We expect the pattern of "get all the risk loadings together in one Pipeline" to be common enough that we've added a helper function to make it easier to do just that.

quantopian.pipeline.experimental.risk_loading_pipeline creates a pipeline that's equivalent to the one we manually defined in the cells above.

In [174]:
from quantopian.pipeline.experimental import risk_loading_pipeline
In [175]:
easier_loading_pipeline = risk_loading_pipeline()
easier_loadings = run_pipeline(easier_loading_pipeline, '2015',' 2016')
In [176]:
easier_loadings.head()
Out[176]:
basic_materials communication_services consumer_cyclical consumer_defensive energy financial_services health_care industrials momentum real_estate short_term_reversal size technology utilities value volatility
2015-01-02 00:00:00+00:00 Equity(2 [ARNC]) 1.086220 0.0 0.0 0.0 0.0 0.000000 0.000000 0.0 1.218681 0.0 0.561370 1.244769 0.000000 0.0 0.535451 0.016220
Equity(21 [AAME]) 0.000000 0.0 0.0 0.0 0.0 0.143949 0.000000 0.0 -0.417821 0.0 0.821443 -0.269169 0.000000 0.0 -0.536246 -0.057939
Equity(24 [AAPL]) 0.000000 0.0 0.0 0.0 0.0 0.000000 0.000000 0.0 1.573244 0.0 1.119136 3.856067 1.172029 0.0 -0.789493 -0.573814
Equity(31 [ABAX]) 0.000000 0.0 0.0 0.0 0.0 0.000000 0.638225 0.0 1.381126 0.0 0.284801 -0.724529 0.000000 0.0 -0.828475 -0.005286
Equity(39 [DDC]) 0.570881 0.0 0.0 0.0 0.0 0.000000 0.000000 0.0 -0.174328 0.0 0.049159 -0.250996 0.000000 0.0 0.120844 0.986488
In [178]:
(loadings == easier_loadings).all().all()
Out[178]:
True

Review and Conclusions

In this notebook we introduced the Quantopian Risk Model and introduced several new APIs for interacting with the risk model in research.

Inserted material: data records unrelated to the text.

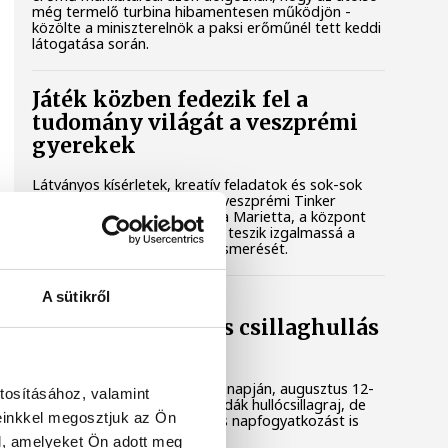
még termelő turbina hibamentesen működjön -
közölte a miniszterelnök a paksi erőműnél tett keddi
látogatása során.
Játék közben fedezik fel a
tudomány világát a veszprémi
gyerekek
Látványos kísérletek, kreatív feladatok és sok-sok
élmény várja a gyerekeket a veszprémi Tinker
Labsben. Videónkban Balassa Marietta, a központ
vezetője mutatja be, hogyan teszik izgalmassá a
természettudományok megismerését.
A sütikről
Augusztus 12-én
napfogyatkozás és csillaghullás
is vár ránk
Az év legsűrűbb csillagászati napján, augusztus 12-
tosításához, valamint
én éjjel tetőzik majd a Perseidák hullócsillagraj, de
einkkel megosztjuk az Ön
ugyanezen a napon részleges napfogyatkozást is
meg lehet majd figyelni.
l, amelyeket Ön adott meg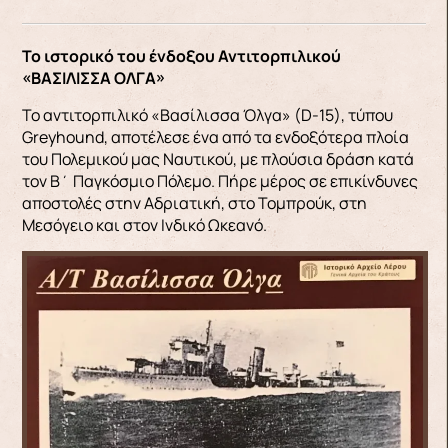
Το ιστορικό του ένδοξου Αντιτορπιλικού
«ΒΑΣΙΛΙΣΣΑ ΟΛΓΑ»
Το αντιτορπιλικό «Βασίλισσα Όλγα» (D-15), τύπου
Greyhound, αποτέλεσε ένα από τα ενδοξότερα πλοία
του Πολεμικού μας Ναυτικού, με πλούσια δράση κατά
τον Β΄ Παγκόσμιο Πόλεμο. Πήρε μέρος σε επικίνδυνες
αποστολές στην Αδριατική, στο Τομπρούκ, στη
Μεσόγειο και στον Ινδικό Ωκεανό.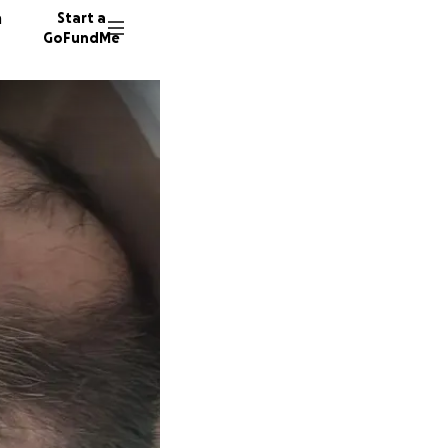
n
Start a
GoFundMe
S
C
L
33 dono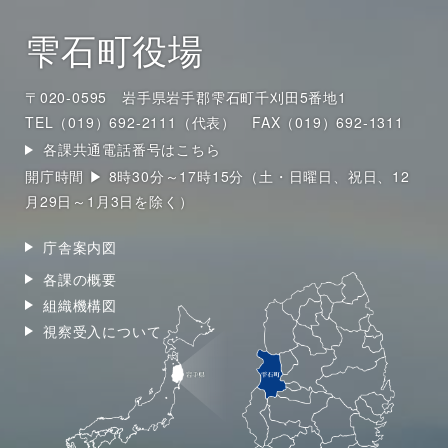
雫石町役場
〒020-0595 岩手県岩手郡雫石町千刈田5番地1
TEL（019）692-2111（代表）
FAX（019）692-1311
各課共通電話番号はこちら
開庁時間 ▶ 8時30分～17時15分（土・日曜日、祝日、12
月29日～1月3日を除く）
庁舎案内図
各課の概要
組織機構図
視察受入について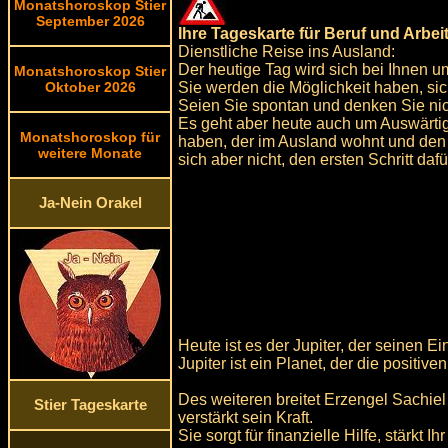
Monatshoroskop Stier
September 2026
Ihre Tageskarte für Beruf und Arbeit
Dienstliche Reise ins Ausland:
Der heutige Tag wird sich bei Ihnen u
Monatshoroskop Stier
Sie werden die Möglichkeit haben, sic
Oktober 2026
Seien Sie spontan und denken Sie nic
Es geht aber heute auch um Auswärtig
Monatshoroskop für
haben, der im Ausland wohnt und den 
weitere Monate
sich aber nicht, den ersten Schritt daf
Ja-Nein Orakel
Heute ist es der Jupiter, der seinen E
Jupiter ist ein Planet, der die posit
Des weiteren breitet Erzengel Sachiel
Stier Tageskarte
verstärkt sein Kraft.
Sie sorgt für finanzielle Hilfe, stärkt 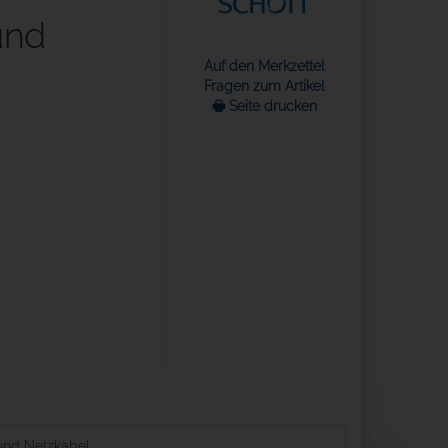
und
Auf den Merkzettel
Fragen zum Artikel
🖶 Seite drucken
und Netzkabel.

  • We discussed what a Factor Risk Model is and developed some intuitions for why factor modelling might be a reasonable way to describe the returns of assets.
  • We looked at new features of the AlgorithmResult object that enable Quantopian users to do analyze and visualize the performance of their algorithms.
  • We looked at new Research API methods that allow you to fetch and inspect the outputs of the Quantopian Risk Model.
  • We briefly looked at how you can fetch risk model data in the Pipeline API.